**Tasks to complete**
1 - In the leasehold debate text, how many people does one speaker say will still be in the system after the Bill?
2 - Retype the passage of the leasehold debate text between "The Bill will" and "rent is payable?", inclusive.

The Bill will help to ensure that new long leases granted subsequent to the Bill’s coming into force are set at a peppercorn rate—so, with no financial value associated with them.

Does the Minister accept that none the less the Bill, welcome as it is, does not help existing tenants who have already signed leases for which ground rent is payable?

The hon. Lady is quite right. The intended purpose of the Bill, very tightly drafted as it is, is to ensure that we draw a line in the sand by ensuring that new leases in the future have a peppercorn rate. I commend the clause to the Committee.

I thank the Minister for his brief explanation. As my hon. Friend the Member for Garston and Halewood quite elaborately argued, this Bill is not about the many; it is just about the new. There are 1.5 million people who will still be in this system, many of whom write to us asking for us to advocate for them in this place. It is a particular issue in the north and north-west, and Wales. This Bill will do nothing for those people. In addition there is a plethora of complexities associated with the Bill—service charges, interesting management fees and so on—which we have spoken about at considerable length. So, while the Bill is welcome, it is narrow in scope and certainly does not deal with the situation here and now.

I very much welcome the intent of the Bill, which is to replace the standard charging of ground rent of real monetary value to leaseholders with a peppercorn rent. I welcome that very much; it is an entirely good and proper reform. Anybody who has had to deal with land law over the years—whether as a lawyer, or just as an MP trying to advise constituents—knows just how complicated it is to change these ancient and difficult land law provisions, which go back to feudal times in many ways and which very much have case law behind them. As we can see from this simple Bill alone, significant provisions have to be added to do the simplest things. I have every sympathy with the Minister, who has a record of trying to grapple with the complexities of English land law since he was Back Bencher. It is by no means easy.

I welcome, generally, clause 4, which reduces to a mere peppercorn the ground rent that is chargeable for new leaseholders. That is entirely to be welcomed. However, I want to set out to the Minister the difficulties that many of my constituents have. Thousands of them have in the last few years bought leasehold houses. This is particularly an issue in the north-west. As my hon. Friend the Member for Weaver Vale rightly said, there has arisen a penchant for selling newly built, often detached houses as leasehold properties. That has, and can only have been to enable the freehold—the reversionary interest—to be turned into a financial product that, over years, often decades, provides a stream of income for whoever retains the reversionary interest, who is often not the original developer or builder of the properties. It is sold on in financial markets to those who are interested in long-term investments providing a stream of income.

**Extracted entries**

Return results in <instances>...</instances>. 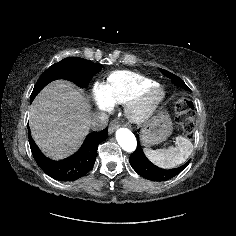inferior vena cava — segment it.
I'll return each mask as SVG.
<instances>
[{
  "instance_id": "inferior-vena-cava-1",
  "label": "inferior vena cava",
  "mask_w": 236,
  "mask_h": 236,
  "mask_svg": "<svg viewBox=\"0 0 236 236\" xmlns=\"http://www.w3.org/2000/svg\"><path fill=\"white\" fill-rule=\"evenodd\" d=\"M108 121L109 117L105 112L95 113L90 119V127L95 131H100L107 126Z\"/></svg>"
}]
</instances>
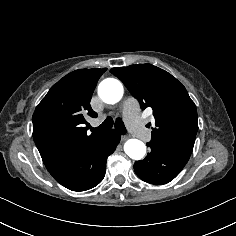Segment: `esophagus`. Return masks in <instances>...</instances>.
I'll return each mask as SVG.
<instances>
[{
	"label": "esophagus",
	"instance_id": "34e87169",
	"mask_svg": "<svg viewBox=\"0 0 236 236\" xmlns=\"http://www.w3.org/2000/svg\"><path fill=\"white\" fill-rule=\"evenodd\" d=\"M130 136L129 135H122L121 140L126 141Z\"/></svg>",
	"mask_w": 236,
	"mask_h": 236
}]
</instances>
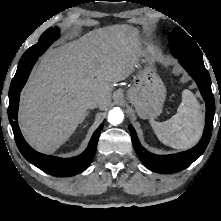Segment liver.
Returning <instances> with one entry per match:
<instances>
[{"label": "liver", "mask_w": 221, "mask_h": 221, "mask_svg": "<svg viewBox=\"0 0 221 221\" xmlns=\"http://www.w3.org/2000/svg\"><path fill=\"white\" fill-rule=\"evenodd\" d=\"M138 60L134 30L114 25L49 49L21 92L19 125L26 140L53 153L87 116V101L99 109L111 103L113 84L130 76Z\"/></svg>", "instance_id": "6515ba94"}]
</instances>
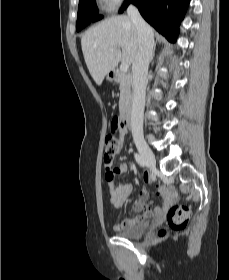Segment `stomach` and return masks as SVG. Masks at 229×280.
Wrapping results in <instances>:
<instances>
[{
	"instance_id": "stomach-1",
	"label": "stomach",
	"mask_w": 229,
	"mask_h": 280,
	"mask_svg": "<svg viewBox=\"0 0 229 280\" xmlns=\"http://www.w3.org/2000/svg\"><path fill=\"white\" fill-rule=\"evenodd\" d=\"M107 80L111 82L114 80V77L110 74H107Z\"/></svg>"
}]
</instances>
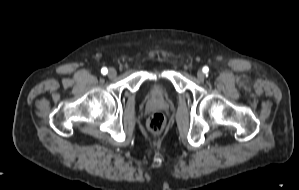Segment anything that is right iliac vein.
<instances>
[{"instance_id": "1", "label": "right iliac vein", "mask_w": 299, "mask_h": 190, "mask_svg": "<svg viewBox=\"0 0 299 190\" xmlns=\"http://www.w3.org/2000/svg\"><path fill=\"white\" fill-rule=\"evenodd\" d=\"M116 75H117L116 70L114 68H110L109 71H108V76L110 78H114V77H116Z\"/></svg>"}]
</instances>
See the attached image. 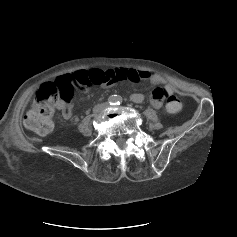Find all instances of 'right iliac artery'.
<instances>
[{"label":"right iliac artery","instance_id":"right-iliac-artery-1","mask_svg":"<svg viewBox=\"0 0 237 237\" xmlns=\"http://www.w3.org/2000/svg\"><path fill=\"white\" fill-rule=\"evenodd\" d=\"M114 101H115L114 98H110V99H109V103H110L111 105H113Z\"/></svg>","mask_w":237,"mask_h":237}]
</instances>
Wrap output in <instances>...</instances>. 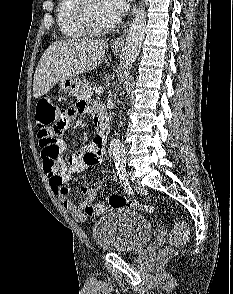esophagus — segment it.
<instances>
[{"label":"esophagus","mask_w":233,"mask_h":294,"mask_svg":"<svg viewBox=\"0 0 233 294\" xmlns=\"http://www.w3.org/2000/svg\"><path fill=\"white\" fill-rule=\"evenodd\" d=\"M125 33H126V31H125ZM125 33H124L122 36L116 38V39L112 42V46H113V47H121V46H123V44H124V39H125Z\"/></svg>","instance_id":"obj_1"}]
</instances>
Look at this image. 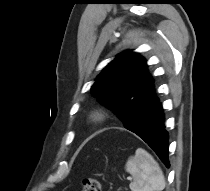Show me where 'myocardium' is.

--

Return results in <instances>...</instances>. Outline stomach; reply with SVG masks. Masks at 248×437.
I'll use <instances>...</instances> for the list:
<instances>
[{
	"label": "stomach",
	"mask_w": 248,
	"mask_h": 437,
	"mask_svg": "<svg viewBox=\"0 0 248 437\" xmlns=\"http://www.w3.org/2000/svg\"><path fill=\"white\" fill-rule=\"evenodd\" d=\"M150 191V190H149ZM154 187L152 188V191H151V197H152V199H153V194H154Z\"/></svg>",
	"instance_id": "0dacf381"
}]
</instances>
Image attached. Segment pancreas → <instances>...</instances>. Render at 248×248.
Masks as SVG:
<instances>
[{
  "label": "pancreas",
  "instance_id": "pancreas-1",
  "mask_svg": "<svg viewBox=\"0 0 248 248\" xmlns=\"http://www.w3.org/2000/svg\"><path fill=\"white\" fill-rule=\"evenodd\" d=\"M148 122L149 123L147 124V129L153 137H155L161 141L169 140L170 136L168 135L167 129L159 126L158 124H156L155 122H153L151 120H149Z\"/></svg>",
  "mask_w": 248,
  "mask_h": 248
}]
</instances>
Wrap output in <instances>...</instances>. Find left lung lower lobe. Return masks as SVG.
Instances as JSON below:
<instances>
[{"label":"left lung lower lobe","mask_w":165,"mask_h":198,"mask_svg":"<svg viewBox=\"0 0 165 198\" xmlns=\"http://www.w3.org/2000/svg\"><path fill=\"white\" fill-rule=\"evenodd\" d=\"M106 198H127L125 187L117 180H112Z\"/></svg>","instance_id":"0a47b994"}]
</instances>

==

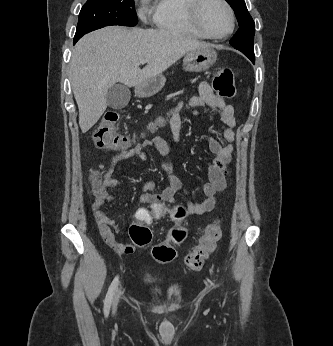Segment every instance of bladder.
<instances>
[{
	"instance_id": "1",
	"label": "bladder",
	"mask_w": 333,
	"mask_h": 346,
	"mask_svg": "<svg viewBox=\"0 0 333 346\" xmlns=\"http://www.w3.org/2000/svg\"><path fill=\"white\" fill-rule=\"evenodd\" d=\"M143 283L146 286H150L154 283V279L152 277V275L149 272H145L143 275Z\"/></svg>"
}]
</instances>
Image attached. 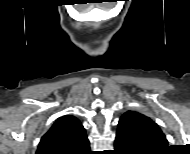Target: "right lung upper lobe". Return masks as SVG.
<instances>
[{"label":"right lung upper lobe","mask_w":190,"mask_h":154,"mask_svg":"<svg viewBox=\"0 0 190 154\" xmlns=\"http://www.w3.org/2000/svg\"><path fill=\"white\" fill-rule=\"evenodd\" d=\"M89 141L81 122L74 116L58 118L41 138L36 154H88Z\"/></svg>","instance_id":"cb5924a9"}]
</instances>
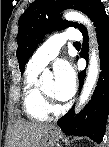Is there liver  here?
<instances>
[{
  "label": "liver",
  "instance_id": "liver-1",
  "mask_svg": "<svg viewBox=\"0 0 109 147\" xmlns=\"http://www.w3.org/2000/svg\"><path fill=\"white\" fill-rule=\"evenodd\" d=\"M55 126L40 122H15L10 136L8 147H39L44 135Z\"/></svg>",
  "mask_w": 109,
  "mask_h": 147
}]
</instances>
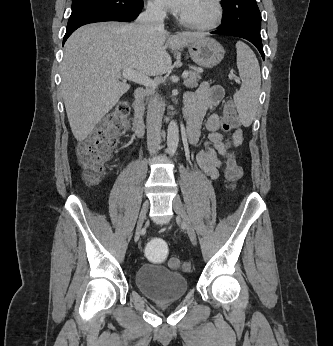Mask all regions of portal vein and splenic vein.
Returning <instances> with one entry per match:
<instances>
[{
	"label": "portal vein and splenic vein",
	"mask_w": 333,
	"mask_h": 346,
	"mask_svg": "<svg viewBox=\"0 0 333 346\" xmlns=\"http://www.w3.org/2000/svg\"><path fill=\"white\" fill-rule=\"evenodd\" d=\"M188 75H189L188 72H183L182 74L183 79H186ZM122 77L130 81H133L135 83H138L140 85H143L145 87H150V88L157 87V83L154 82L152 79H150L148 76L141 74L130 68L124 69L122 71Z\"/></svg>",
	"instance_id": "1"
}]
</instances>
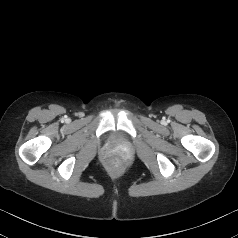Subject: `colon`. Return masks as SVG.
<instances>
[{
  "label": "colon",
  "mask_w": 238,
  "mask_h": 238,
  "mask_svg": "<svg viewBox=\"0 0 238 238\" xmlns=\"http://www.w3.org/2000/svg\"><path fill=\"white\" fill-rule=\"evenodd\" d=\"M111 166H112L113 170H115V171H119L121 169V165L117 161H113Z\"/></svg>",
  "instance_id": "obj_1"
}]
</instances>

**Worked solutions**
1 - 1.5 million people.

2 -
The Bill will help to ensure that new long leases granted subsequent to the Bill’s coming into force are set at a peppercorn rate—so, with no financial value associated with them.

Does the Minister accept that none the less the Bill, welcome as it is, does not help existing tenants who have already signed leases for which ground rent is payable?